Um tribunal de Hong Kong decidirá mais tarde se suspenderá a sua decisão de declarar inconstitucional a lei anti-máscara do governo após a solicitação da Secretaria de Justiça que argumentou a necessidade de conter a agitação na quinta-feira.
Os juízes do Tribunal de Primeira Instância, Anderson Chow Ka-ming e Godfrey Lam Wan-ho, disseram que tomariam sua decisão – vista como altamente carregada politicamente após a decisão anterior ter fomentado a ira de Pequim – posteriormente, isto depois do Governo tentar manter lei em vigor por enquanto, justificando que está a dar resultados.

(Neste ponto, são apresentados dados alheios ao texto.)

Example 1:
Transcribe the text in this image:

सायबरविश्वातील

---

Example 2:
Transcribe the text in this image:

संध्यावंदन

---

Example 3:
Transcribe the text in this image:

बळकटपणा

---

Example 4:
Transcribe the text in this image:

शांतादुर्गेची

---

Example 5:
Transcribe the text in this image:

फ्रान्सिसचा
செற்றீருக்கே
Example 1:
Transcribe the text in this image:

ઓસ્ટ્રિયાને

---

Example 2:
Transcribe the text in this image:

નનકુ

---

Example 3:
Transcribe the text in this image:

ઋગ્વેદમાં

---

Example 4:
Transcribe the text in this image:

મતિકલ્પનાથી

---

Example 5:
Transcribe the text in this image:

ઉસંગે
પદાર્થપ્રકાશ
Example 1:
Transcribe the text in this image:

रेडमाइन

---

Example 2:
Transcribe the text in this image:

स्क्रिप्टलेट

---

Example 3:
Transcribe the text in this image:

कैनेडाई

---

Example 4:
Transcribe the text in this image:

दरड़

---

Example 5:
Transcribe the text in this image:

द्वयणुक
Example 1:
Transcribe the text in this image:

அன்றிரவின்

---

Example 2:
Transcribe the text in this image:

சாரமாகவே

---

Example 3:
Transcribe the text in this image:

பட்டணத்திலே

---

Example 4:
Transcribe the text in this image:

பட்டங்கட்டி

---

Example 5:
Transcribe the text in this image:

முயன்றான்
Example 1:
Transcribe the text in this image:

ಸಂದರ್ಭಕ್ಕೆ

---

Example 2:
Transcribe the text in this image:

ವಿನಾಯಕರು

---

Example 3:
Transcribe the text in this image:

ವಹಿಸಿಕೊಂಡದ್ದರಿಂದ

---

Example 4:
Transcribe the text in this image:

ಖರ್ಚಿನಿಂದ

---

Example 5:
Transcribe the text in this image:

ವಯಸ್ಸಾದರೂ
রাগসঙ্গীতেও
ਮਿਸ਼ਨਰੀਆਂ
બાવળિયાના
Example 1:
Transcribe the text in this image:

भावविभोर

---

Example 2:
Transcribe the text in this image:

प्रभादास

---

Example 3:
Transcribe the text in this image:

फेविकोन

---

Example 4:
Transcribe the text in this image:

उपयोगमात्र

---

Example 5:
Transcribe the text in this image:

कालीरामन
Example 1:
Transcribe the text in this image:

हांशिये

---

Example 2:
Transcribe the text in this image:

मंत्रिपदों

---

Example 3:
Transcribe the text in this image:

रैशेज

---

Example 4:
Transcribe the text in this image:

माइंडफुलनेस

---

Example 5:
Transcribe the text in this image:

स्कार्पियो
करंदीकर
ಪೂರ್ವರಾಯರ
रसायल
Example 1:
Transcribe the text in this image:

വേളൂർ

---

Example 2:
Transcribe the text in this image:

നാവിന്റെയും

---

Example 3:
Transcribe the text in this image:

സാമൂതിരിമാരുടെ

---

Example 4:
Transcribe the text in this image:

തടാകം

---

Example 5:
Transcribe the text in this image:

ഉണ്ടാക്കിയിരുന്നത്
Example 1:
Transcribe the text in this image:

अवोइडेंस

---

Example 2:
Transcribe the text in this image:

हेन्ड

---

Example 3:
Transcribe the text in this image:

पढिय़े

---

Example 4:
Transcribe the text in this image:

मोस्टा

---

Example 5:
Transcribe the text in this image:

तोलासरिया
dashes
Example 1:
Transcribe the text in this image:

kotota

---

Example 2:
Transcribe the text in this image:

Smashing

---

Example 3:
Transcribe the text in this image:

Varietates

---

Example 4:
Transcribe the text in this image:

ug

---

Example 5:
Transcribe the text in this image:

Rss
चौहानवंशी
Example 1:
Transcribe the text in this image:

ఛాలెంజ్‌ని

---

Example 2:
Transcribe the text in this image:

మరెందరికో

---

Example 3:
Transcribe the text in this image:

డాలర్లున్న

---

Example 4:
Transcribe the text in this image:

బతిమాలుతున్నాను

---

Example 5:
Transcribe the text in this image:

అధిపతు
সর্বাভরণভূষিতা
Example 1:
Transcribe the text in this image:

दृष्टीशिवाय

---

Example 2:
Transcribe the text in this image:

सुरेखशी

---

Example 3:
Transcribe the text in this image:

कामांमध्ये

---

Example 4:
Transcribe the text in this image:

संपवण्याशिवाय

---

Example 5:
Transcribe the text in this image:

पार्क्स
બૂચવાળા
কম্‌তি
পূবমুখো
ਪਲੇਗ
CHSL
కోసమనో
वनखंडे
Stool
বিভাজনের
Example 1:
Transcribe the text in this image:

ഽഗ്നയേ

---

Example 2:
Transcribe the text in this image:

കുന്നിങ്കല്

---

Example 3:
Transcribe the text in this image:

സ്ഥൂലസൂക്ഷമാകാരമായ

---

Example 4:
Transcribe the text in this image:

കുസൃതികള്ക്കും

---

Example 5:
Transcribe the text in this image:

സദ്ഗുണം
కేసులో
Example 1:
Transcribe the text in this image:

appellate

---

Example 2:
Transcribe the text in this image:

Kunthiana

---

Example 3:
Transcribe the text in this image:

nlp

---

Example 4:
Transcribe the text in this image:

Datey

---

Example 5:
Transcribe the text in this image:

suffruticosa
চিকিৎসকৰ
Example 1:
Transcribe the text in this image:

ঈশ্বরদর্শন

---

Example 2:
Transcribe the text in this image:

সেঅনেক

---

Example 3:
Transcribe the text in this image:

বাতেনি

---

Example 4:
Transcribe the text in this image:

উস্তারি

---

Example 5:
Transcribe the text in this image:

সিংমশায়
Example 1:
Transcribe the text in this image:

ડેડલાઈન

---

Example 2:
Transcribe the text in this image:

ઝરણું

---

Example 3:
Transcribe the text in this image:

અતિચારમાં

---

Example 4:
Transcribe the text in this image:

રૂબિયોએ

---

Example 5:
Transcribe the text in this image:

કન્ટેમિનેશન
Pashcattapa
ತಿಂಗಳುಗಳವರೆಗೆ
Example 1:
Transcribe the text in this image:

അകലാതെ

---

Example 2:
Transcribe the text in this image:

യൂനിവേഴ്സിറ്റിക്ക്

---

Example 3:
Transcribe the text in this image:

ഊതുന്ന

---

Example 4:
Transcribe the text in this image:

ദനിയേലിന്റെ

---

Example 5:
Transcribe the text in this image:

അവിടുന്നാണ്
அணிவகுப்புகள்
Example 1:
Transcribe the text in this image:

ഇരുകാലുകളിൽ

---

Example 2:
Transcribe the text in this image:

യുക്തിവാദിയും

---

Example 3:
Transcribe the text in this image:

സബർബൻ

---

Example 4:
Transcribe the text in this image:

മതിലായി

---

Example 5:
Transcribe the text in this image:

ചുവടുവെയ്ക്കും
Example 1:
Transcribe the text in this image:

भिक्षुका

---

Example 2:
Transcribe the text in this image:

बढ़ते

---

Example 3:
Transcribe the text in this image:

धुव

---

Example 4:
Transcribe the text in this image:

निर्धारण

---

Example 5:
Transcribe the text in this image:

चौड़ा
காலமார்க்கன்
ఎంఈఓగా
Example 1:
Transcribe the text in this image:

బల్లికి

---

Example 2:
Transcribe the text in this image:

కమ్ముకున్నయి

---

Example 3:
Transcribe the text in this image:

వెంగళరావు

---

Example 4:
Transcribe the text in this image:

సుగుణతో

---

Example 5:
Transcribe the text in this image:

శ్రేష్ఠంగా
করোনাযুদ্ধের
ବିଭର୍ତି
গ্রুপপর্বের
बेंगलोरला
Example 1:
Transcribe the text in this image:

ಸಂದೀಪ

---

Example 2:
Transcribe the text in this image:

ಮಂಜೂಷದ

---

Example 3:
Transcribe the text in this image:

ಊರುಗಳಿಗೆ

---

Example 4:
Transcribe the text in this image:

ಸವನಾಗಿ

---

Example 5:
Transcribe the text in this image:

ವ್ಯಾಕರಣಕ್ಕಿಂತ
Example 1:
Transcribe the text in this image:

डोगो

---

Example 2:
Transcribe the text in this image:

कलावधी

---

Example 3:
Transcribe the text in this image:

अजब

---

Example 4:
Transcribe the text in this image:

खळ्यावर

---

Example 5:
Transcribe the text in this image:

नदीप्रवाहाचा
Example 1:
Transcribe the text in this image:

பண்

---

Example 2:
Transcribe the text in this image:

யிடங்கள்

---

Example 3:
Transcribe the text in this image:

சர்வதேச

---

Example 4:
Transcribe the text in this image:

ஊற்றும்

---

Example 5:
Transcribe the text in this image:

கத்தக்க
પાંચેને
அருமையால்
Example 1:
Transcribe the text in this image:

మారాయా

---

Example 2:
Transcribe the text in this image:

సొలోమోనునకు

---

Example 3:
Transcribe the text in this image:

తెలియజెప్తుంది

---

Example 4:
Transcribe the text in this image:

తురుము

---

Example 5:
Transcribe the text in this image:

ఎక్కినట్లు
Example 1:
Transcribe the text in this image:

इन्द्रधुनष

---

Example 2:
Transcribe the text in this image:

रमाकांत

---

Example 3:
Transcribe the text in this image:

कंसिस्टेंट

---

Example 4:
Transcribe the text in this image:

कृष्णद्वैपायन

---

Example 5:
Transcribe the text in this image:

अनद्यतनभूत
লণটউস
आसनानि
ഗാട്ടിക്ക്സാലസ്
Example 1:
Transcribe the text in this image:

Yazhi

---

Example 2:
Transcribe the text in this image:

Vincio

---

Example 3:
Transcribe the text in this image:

A Secretaria de Justiça revelou que o departamento resolveu interpor um recurso mal o tribunal tomou sua decisão sobre a suspensão da lei. Por vezes os tribunais de Hong Kong revêem as suas decisões imediatamente após ouvir os argumentos das partes, mas os dois juízes decidiram levar um tempo para deliberar antes de proferirem a tão esperada decisão.
O acordo para que dois juízes presidam ao caso – em oposição a apenas um, como é habitual – também destaca a importância do assunto em questão.
Os dois juízes disseram que informariam o governo, os 25 parlamentares pró-democracia e o activista “Long Hair” Leung Kwok-hung, que apresentou o caso, quando tiverem decidido.
Na segunda-feira, os dois juízes decidiram que a lei anti-máscara do governo, implementada em outubro pela líder de Hong Kong, Carrie Lam Cheng Yuet-ngor, havia ido além do necessário para alcançar o objectivo das autoridades de impedir que as pessoas participassem da crescente violentos protestos contra o governo.
Os juízes também determinaram que o uso, por parte de Lam, de uma Portaria de Regulamentação de Emergência da era colonial, invocada por motivos de perigo público, para promulgar a proibição de máscara, inconstitucional.